== EXERCISE PASSAGE ==
Our discussion regarding the differences between each approach relies on the the graphical representations of the results and rankings of the combinations with best performance. While performing statistical tests among all possible combinations can provide additional insights and detect statistical relevance, it is challenging due to the large number of combinations and the complexity of the data being compared. In light of these limitations, we opted for a clearer and more manageable approach to analyzing and discussing the results.
In our experiments, logistic regression models with LASSO usually obtained better results than those based on C5.0. However, it is important to note that decision trees offer a wide range of tuning possibilities, such as pruning heuristics and boosting, which were not extensively explored in this study. While further research should be carried out in order to determine the best interpretable model for a particular clinical problem, we believe that our experiments can provide valuable insights into the effects of seasonality techniques in both logistic regression and decision tree models.
In our future work, we intend to study further variations of the approaches presented here. One straightforward extension would be to use different sizes of sliding windows depending on the month for which the model is being created. This would make it possible to use wider windows in months with a low number of samples, allowing the creation of more robust models, and narrower ones in months with abundant data, allowing the creation of more precise models.

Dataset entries
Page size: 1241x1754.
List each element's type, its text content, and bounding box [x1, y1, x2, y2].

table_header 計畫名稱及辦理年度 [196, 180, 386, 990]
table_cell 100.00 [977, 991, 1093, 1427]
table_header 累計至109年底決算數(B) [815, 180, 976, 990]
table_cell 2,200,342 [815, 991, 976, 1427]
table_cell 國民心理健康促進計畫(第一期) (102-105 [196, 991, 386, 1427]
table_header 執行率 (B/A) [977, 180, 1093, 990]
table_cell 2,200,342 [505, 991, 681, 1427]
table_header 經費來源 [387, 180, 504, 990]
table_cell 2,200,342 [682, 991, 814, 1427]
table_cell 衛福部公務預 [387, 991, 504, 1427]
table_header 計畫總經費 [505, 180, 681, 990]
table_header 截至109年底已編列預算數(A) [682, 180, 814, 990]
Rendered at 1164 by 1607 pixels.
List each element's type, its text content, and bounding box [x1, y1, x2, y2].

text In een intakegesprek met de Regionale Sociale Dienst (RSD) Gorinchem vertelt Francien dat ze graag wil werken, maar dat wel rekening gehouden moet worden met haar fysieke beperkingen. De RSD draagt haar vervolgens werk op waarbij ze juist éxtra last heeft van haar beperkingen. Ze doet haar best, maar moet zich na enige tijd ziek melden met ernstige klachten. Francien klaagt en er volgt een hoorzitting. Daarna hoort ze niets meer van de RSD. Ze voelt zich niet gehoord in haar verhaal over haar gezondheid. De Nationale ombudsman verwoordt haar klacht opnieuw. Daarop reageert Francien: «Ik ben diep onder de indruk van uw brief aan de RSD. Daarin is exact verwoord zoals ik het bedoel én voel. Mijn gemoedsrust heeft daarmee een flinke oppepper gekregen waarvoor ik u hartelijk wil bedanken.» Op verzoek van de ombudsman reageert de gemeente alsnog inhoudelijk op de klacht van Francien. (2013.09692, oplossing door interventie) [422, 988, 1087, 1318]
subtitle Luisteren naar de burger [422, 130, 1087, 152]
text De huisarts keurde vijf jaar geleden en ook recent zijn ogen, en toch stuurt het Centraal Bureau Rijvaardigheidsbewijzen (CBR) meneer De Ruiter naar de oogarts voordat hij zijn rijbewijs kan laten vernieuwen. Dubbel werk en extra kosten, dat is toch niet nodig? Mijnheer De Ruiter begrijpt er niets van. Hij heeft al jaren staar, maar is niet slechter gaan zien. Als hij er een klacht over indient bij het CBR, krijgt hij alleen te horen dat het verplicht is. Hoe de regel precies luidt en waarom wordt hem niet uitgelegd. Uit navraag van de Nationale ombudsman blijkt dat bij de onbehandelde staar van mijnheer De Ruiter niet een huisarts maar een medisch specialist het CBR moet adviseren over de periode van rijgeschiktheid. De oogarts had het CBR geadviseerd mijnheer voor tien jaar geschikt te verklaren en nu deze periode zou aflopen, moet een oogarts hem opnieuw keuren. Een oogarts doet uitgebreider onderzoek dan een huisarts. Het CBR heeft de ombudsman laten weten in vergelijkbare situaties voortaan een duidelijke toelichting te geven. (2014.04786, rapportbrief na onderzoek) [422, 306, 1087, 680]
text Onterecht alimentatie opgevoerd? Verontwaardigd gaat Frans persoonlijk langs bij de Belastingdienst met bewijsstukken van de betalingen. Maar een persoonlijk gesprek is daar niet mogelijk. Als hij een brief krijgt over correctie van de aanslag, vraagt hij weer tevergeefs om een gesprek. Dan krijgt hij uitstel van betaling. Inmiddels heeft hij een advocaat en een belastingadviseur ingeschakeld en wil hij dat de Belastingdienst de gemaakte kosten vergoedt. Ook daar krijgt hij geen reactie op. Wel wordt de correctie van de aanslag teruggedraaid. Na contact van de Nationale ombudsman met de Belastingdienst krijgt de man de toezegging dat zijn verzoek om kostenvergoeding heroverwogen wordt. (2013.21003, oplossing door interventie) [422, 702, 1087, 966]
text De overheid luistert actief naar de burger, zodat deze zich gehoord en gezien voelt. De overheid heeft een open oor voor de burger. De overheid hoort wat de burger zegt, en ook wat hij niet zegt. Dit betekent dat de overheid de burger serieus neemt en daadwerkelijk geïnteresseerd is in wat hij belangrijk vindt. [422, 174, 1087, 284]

== AIM OF THE TASK ==
Please update the passage on seasonality techniques, starting with "In our experiments, logistic" and going on through "decision tree models.", by replacing "pruning heuristics" with "pruning strategies".

== RESULT FOR THIS TASK ==
In our experiments, logistic regression models with LASSO usually obtained better results than those based on C5.0. However, it is important to note that decision trees offer a wide range of tuning possibilities, such as pruning strategies and boosting, which were not extensively explored in this study. While further research should be carried out in order to determine the best interpretable model for a particular clinical problem, we believe that our experiments can provide valuable insights into the effects of seasonality techniques in both logistic regression and decision tree models.